*Directive:* Below are several records. Retype exactly those lines running from the one with "unplanned outcome on" through the one with "woven into personal milestones, romantic", end lines included, and no others.

(Source material begins)

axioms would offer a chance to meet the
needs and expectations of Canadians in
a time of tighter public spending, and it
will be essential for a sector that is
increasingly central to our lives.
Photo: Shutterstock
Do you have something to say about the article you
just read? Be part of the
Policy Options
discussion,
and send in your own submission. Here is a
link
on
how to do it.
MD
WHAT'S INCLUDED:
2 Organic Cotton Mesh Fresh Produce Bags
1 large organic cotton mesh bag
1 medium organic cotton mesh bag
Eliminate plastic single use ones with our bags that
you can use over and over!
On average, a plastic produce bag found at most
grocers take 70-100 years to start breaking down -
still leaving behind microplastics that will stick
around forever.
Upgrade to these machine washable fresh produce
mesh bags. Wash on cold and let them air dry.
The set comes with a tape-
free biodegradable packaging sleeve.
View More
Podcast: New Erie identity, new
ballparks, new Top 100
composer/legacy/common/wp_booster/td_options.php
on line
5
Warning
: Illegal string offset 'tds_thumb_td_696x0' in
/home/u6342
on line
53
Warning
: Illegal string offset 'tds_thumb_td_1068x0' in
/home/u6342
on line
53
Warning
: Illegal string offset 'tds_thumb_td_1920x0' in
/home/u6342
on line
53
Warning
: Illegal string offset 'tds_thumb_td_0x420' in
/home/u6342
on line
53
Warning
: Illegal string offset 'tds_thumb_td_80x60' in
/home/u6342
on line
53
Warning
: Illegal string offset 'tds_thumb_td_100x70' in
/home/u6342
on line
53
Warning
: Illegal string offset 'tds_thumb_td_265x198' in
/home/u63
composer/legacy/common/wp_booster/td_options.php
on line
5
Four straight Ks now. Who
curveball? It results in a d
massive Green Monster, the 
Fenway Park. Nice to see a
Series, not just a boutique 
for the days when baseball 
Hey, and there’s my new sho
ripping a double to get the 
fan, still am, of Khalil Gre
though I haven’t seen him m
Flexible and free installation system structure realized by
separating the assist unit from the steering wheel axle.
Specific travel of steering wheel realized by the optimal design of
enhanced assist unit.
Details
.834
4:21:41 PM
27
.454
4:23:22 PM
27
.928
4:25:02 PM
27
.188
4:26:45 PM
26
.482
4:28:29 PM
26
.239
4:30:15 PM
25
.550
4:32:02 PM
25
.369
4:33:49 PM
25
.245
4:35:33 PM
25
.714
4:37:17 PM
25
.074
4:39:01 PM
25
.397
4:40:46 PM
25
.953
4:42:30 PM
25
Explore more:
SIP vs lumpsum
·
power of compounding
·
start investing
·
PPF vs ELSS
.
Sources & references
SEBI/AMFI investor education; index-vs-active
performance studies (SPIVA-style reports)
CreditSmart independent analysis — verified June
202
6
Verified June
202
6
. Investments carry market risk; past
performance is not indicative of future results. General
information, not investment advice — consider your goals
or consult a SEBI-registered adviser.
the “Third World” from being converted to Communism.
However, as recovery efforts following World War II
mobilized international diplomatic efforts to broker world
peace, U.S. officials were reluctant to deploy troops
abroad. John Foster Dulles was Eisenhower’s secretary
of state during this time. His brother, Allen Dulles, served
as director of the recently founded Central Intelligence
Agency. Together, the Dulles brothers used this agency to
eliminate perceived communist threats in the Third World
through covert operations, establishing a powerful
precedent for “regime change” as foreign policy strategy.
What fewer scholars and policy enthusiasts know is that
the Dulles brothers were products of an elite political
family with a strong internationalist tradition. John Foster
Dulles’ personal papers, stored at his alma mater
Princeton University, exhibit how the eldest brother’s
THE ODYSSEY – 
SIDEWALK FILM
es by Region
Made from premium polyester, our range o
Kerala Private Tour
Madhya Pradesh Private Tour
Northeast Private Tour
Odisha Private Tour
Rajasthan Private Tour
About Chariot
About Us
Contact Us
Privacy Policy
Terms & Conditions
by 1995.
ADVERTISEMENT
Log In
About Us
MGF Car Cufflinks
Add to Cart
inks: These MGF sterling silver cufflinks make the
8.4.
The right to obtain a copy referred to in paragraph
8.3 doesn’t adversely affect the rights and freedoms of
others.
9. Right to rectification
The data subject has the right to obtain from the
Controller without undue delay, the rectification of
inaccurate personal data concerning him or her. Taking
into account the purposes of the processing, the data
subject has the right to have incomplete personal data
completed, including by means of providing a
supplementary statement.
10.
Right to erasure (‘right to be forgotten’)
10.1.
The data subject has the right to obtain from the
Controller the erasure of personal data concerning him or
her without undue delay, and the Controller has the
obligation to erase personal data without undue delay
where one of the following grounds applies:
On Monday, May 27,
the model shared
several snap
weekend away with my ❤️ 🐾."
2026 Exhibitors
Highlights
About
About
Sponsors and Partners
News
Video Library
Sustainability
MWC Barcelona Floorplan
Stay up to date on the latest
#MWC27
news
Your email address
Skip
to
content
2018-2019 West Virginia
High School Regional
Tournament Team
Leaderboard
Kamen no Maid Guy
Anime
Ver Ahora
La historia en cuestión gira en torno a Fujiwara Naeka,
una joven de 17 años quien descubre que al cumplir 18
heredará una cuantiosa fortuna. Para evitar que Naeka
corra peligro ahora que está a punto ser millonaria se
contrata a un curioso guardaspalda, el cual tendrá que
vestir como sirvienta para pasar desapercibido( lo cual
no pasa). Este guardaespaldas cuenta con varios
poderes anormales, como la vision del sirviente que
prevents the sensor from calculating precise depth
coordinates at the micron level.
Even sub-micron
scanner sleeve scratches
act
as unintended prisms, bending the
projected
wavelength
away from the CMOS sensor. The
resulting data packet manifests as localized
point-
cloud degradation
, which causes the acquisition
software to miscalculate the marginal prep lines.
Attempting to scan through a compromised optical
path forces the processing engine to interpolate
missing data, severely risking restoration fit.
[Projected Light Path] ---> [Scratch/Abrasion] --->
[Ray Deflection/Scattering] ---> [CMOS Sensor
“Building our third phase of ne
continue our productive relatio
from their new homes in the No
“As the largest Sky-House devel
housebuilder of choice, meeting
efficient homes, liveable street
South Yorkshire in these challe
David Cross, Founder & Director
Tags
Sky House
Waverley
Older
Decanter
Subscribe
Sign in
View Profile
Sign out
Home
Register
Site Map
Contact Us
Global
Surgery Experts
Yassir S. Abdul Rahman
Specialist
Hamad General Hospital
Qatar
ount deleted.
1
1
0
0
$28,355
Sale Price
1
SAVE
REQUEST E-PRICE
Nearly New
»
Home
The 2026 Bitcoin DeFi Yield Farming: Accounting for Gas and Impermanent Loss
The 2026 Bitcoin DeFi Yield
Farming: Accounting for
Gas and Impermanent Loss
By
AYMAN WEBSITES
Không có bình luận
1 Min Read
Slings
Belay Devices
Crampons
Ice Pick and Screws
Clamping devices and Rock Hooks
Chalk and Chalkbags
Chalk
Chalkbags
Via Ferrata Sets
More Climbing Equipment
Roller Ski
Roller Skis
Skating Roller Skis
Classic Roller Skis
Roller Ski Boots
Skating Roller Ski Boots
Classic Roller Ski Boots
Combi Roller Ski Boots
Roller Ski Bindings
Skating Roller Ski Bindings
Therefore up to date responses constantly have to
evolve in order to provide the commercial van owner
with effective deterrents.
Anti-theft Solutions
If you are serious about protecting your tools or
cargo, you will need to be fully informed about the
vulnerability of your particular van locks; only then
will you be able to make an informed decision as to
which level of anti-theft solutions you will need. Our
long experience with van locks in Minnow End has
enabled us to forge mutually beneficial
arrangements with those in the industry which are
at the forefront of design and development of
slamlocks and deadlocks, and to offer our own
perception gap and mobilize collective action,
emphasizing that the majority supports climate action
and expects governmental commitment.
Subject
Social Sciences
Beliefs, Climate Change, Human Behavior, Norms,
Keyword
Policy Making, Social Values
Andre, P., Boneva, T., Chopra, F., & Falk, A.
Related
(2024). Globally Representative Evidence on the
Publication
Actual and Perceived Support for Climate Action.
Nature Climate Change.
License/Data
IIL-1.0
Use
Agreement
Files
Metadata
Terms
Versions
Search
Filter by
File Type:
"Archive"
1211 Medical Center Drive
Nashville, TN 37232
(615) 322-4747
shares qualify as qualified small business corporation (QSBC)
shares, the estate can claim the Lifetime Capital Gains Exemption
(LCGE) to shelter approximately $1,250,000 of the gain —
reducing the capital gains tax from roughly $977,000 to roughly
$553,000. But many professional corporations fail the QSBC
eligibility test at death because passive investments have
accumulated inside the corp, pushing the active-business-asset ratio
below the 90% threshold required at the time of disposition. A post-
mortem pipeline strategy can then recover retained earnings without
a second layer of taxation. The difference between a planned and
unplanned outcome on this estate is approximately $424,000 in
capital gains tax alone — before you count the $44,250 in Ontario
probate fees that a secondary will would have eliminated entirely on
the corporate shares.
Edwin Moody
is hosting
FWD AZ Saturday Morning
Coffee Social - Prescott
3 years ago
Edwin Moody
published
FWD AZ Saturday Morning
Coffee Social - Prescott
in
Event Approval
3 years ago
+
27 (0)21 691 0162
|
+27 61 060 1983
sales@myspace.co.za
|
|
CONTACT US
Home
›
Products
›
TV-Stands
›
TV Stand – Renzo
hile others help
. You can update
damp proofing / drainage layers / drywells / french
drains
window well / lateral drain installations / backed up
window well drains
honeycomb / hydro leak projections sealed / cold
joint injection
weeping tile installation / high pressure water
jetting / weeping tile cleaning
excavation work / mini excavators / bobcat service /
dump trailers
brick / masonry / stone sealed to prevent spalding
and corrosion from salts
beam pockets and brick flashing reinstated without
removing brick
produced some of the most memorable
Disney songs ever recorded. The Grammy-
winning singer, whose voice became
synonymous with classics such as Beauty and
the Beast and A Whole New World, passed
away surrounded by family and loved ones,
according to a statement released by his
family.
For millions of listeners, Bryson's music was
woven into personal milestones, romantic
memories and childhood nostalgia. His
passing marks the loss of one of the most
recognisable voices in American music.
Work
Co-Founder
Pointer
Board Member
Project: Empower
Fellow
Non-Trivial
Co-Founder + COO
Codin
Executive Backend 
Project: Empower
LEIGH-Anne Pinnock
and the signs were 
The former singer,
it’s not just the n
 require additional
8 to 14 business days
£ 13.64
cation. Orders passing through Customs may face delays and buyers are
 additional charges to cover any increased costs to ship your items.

(Source material ends)

*Worked solution:*
unplanned outcome on this estate is approximately $424,000 in
capital gains tax alone — before you count the $44,250 in Ontario
probate fees that a secondary will would have eliminated entirely on
the corporate shares.
Edwin Moody
is hosting
FWD AZ Saturday Morning
Coffee Social - Prescott
3 years ago
Edwin Moody
published
FWD AZ Saturday Morning
Coffee Social - Prescott
in
Event Approval
3 years ago
+
27 (0)21 691 0162
|
+27 61 060 1983
sales@myspace.co.za
|
|
CONTACT US
Home
›
Products
›
TV-Stands
›
TV Stand – Renzo
hile others help
. You can update
damp proofing / drainage layers / drywells / french
drains
window well / lateral drain installations / backed up
window well drains
honeycomb / hydro leak projections sealed / cold
joint injection
weeping tile installation / high pressure water
jetting / weeping tile cleaning
excavation work / mini excavators / bobcat service /
dump trailers
brick / masonry / stone sealed to prevent spalding
and corrosion from salts
beam pockets and brick flashing reinstated without
removing brick
produced some of the most memorable
Disney songs ever recorded. The Grammy-
winning singer, whose voice became
synonymous with classics such as Beauty and
the Beast and A Whole New World, passed
away surrounded by family and loved ones,
according to a statement released by his
family.
For millions of listeners, Bryson's music was
woven into personal milestones, romantic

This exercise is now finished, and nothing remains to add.